I'm a big fan of Daniel Pink, I've read most of his books and even took his Masterclass because I find him so darn interesting. Did you know he was the chief speech writer to Vice President Al Gore?! Neat. His newest book, The Power of Regret explores what Pink has found to be our most misunderstood emotion. To be honest, I wasn't quite sure how regret specifically fit into an examination of the future of work, but what I learned is that regret fits in pretty much everywhere.
Pink's research findings are fascinating. As he reviewed previous studies focused on regret, he found that results were kind of all over the place. In general people report feeling the most regret around education, family, and love, and then a lot of other things. So many other things that it is impossible to determine a clear frontrunner. What Pink found to be lacking in previous studies was a clear explanation for why. What the regrets mean on a deeper level and whether or not there were correlations. To answer this question he went about a method of gathering qualitative research to weigh against the quantitative results from previous studies. Pink set up the World Regret Survey website where over 20,000 from people from 109 countries have submitted their biggest regrets (you can too, here). What he found after reading through thousands of individual regrets was that regret falls into 4 basic categories.
1. Foundation Regrets - people who make small decisions early in their lives that accumulate over time. Like spending too much money and not saving. Smoking and other health decisions. Small decisions that create wobbliness later in life. These regrets sounds like, “If only I had done the work.” They center on the human need for stability.

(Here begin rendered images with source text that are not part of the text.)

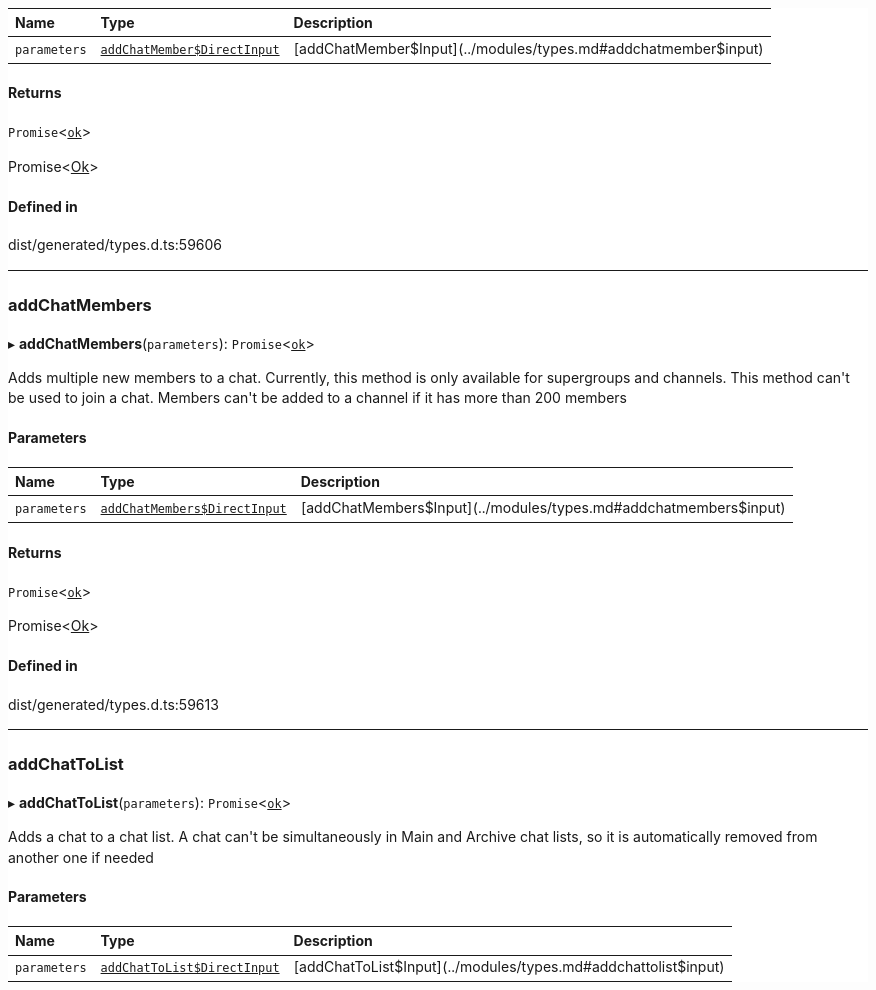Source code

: | Name | Type | Description |
| :------ | :------ | :------ |
| `parameters` | [`addChatMember$DirectInput`](../modules/index.types.default.md#addchatmember$directinput) | [addChatMember$Input](../modules/types.md#addchatmember$input) |

#### Returns

`Promise`<[`ok`](../modules/index.types.default.md#ok-1)\>

Promise<[Ok](../modules/types.md#ok)>

#### Defined in

dist/generated/types.d.ts:59606

___

### addChatMembers

▸ **addChatMembers**(`parameters`): `Promise`<[`ok`](../modules/index.types.default.md#ok-1)\>

Adds multiple new members to a chat. Currently, this method is only available for supergroups and channels. This method can't be used to join a chat. Members can't be added to a channel if it has more than 200 members

#### Parameters

| Name | Type | Description |
| :------ | :------ | :------ |
| `parameters` | [`addChatMembers$DirectInput`](../modules/index.types.default.md#addchatmembers$directinput) | [addChatMembers$Input](../modules/types.md#addchatmembers$input) |

#### Returns

`Promise`<[`ok`](../modules/index.types.default.md#ok-1)\>

Promise<[Ok](../modules/types.md#ok)>

#### Defined in

dist/generated/types.d.ts:59613

___

### addChatToList

▸ **addChatToList**(`parameters`): `Promise`<[`ok`](../modules/index.types.default.md#ok-1)\>

Adds a chat to a chat list. A chat can't be simultaneously in Main and Archive chat lists, so it is automatically removed from another one if needed

#### Parameters

| Name | Type | Description |
| :------ | :------ | :------ |
| `parameters` | [`addChatToList$DirectInput`](../modules/index.types.default.md#addchattolist$directinput) | [addChatToList$Input](../modules/types.md#addchattolist$input) |
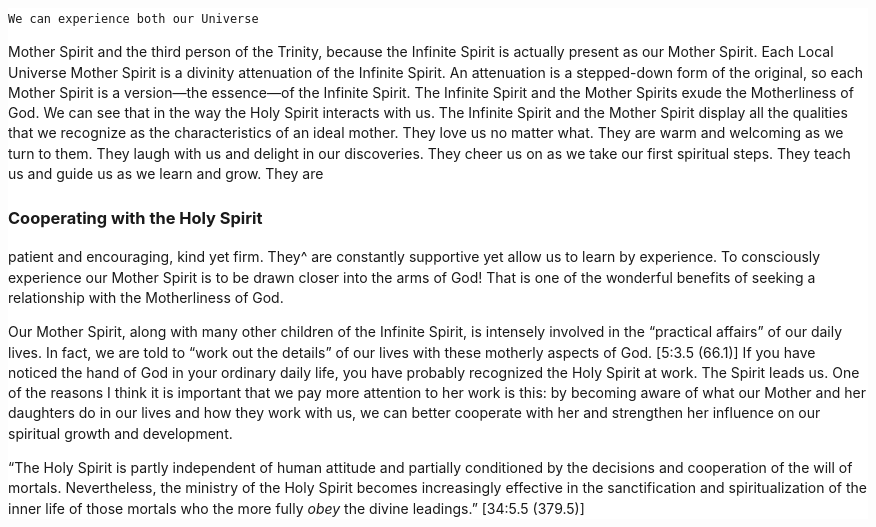     We can experience both our Universe
Mother Spirit and the third person of the
Trinity, because the Infinite Spirit is actually
present as our Mother Spirit. Each Local
Universe Mother Spirit is a divinity attenuation
of the Infinite Spirit. An attenuation is a
stepped-down form of the original, so each
Mother Spirit is a version—the essence—of the
Infinite Spirit.
    The Infinite Spirit and the Mother Spirits
exude the Motherliness of God. We can see that
in the way the Holy Spirit interacts with us. The
Infinite Spirit and the Mother Spirit display all
the qualities that we recognize as the
characteristics of an ideal mother. They love us
no matter what. They are warm and welcoming
as we turn to them. They laugh with us and
delight in our discoveries. They cheer us on as
we take our first spiritual steps. They teach us
and guide us as we learn and grow. They are

### Cooperating with the Holy Spirit


patient and encouraging, kind yet firm. They^
are constantly supportive yet allow us to learn
by experience. To consciously experience our
Mother Spirit is to be drawn closer into the
arms of God! That is one of the wonderful
benefits of seeking a relationship with the
Motherliness of God.

Our Mother Spirit, along with many other
children of the Infinite Spirit, is intensely
involved in the “practical affairs” of our daily
lives. In fact, we are told to “work out the
details” of our lives with these motherly aspects
of God. [5:3.5 (66.1)] If you have noticed the
hand of God in your ordinary daily life, you
have probably recognized the Holy Spirit at
work. The Spirit leads us. One of the reasons I
think it is important that we pay more attention
to her work is this: by becoming aware of what
our Mother and her daughters do in our lives
and how they work with us, we can better
cooperate with her and strengthen her
influence on our spiritual growth and
development.

“The Holy Spirit is partly independent of
human attitude and partially conditioned by
the decisions and cooperation of the will of
mortals. Nevertheless, the ministry of the Holy
Spirit becomes increasingly effective in the
sanctification and spiritualization of the inner
life of those mortals who the more fully _obey_
the divine leadings.” [34:5.5 (379.5)]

2. Boldness Regrets- Not asking people out on dates, not studying abroad, not speaking up, not starting a business. When people do not take the chance and play it safe. Not taking risks. These regrets sounds like, “If only I’d taken the chance.” They center on the human need for and fear of growth.
3. Moral Regrets - bullying, being at a juncture to do the right or wrong thing and you do the wrong thing and regret it. Lots of regrets about bullying and marital fidelity. These regrets sound like, “If only I’d done the right thing.” They center on the human desire for goodness.
4. Connection Regrets - about relationships and not only romantic relationships. Friendship, family. A relationship has fallen apart and there is hesitancy to reach out and the rift continues. Pluralistic ignorance. This can include workplace relationships. These regrets sounds like, “If only I’d reached out.” They center on the human need for love.
Pink concluded from these findings that what people want out of life, what we value and what makes us happy are stability, growth, goodness and love. He believes that by looking at what we regret, talking about what we regret, we are really sharing important insight into what we deeply value and what we believe makes life worth living. How cool is that?
I have so much more thinking to do about Pink's findings. But for now I'll say I'm completely fascinated! I cannot wait to read the book. Which leaves me with a question, anyone out there interested in a Psych Enthusiast Book Club? If so, reply to this email and let me know. I'm not sure what this looks like yet, but I do know it would be oh so much fun to take a psychologically minded look together at some new and exciting ideas.
What is one of your biggest regrets? I went ahead and participated in Pink's survey and was surprised to find myself writing about a connection regret. Which according to Pink means I value love. Which yes, I definitely do.